A. I like open-ended questions that give people an opportunity to go in the direction they want to go, because you learn a good deal more when you do that. You learn what’s important to people. So if I say to you, “Tell me about your experience growing up,” you get to choose anything you want to talk about. If you reach down and talk about something that is deeply meaningful to you and not intended to impress me as a future employer, that’s what I care about. That helps me see what your character is, what you’re made of, how you were formed as a human being. You’re trying to get at whether they will be a good member of the team. You’re trying to get at whether they will care about people. You’re trying to get at whether they will have very high standards for their job, or whether they will just be trying to please people.

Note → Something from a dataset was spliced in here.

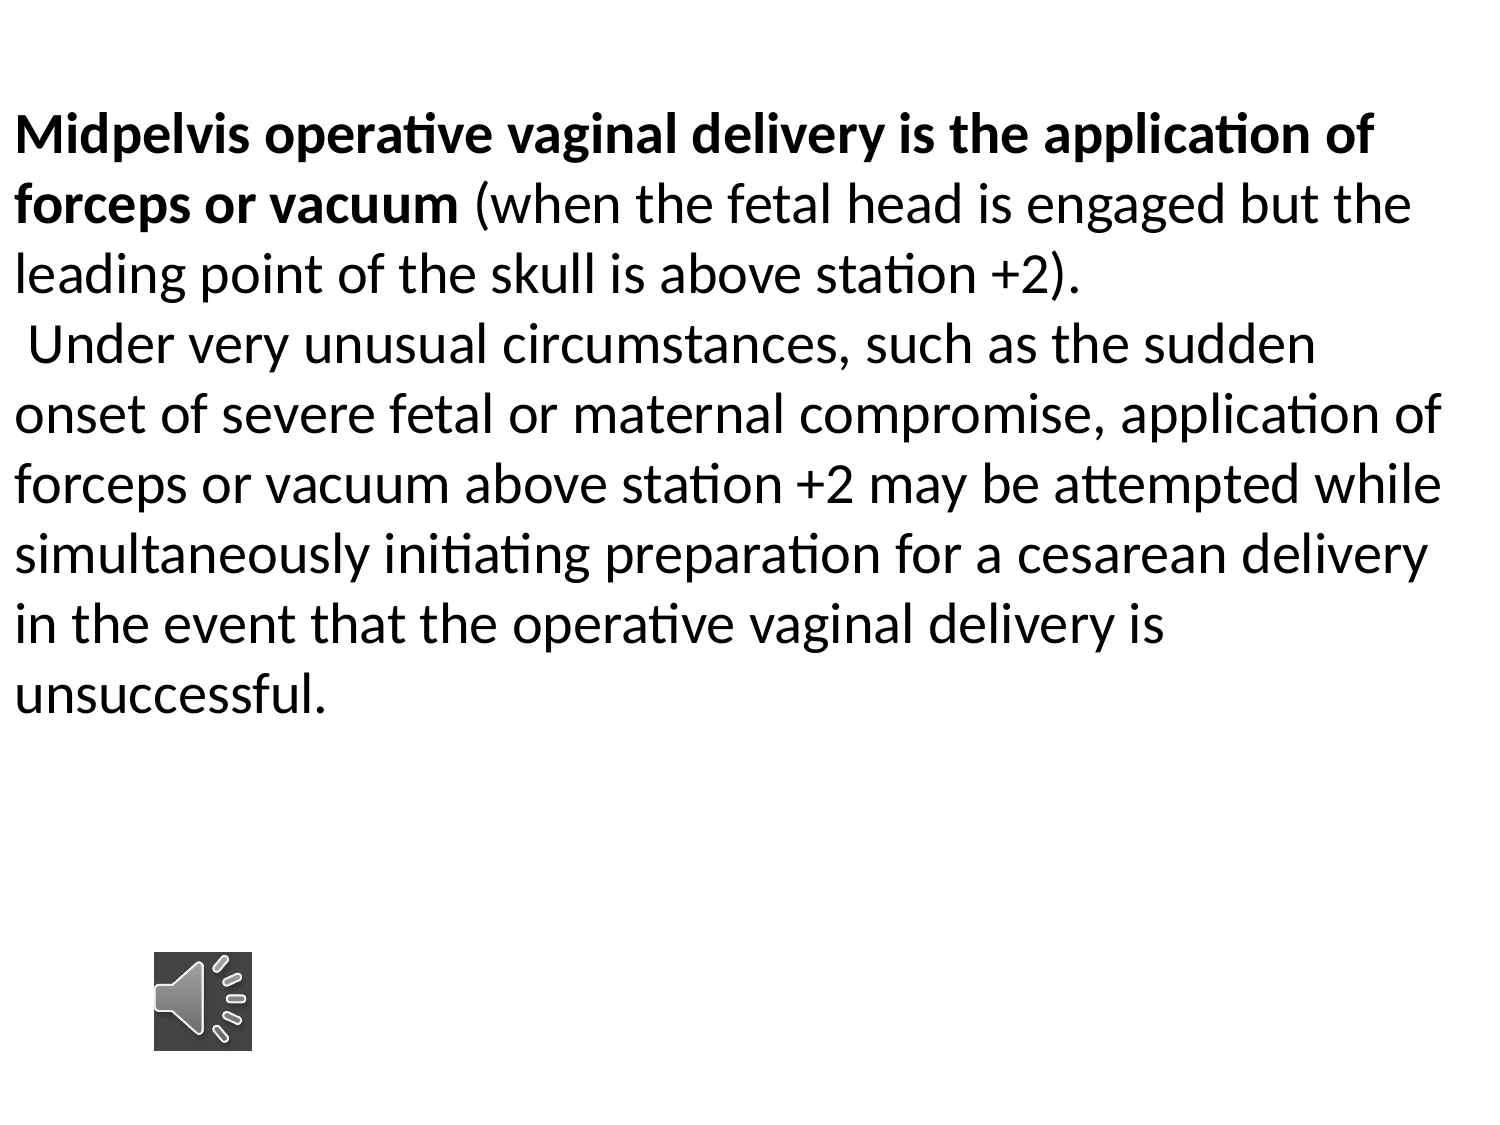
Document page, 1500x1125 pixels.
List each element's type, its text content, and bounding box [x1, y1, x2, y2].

text_box Midpelvis operative vaginal delivery is the application of forceps or vacuum (when the fetal head is engaged but the leading point of the skull is above station +2). Under very unusual circumstances, such as the sudden onset of severe fetal or maternal compromise, application of forceps or vacuum above station +2 may be attempted while simultaneously initiating preparation for a cesarean delivery in the event that the operative vaginal delivery is unsuccessful. [0, 87, 1500, 733]
picture [152, 951, 254, 1052]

I look for people who are supremely self-confident, very secure, but also profoundly interested in other people. And I look for signs of that. How curious are they about other people, and about new things outside their own area of specialization? If I’m hiring for a central role in the administration and I’m interviewing a physicist, I want to know whether the physicist reads poetry. Or perhaps they are interested in opera. I think something outside of their immediate sphere of interest would be very important for me to know.
I keep going back to this fundamental idea of being able to respect other people, especially if you’re in a senior position. You can get a lot more done if people have a sense that you respect them, and that you listen to them. You would be surprised at the number of interviews I’ve done where the person never stops talking. If I’m interviewing someone and if they never stop talking, I will never hire them, no matter how qualified they are. If you cannot listen, you can’t be the site of welcoming, nurturing, facilitating new ideas, innovation, creativity, because it really is ultimately only about you. So I look for people who listen well and can respect the ideas of others.
I look for people who are strong enough to be critical of things that are not very good. And more than being critical of things that are not very good, they have to have the capacity to tell people that. Because many people are critical, but they can’t sit in a room and look someone in the eye and say, “This idea is not very good.” In senior positions, you have to be able to do that.
I look for signs that they are ambitious. There’s nothing worse than a leader who lacks ambition. And if they don’t have some ambition to do more than what they’re doing, to go far beyond where they are, then that’s probably not a good sign when you’re hiring somebody if your organization is seeking to be better than what it is. And which organization is not seeking to do that?
Q. When you talk about ambition, do you mean ambition for themselves?
A. Not necessarily, because if somebody said, “I love what I do,” and I could see them doing this for the rest of their life, there’s nothing wrong with that. But I want them to be ambitious about something — ambitious for programs, ambitious to do things that are worthwhile and that will add to what we’re doing. I think that’s immensely important in leadership.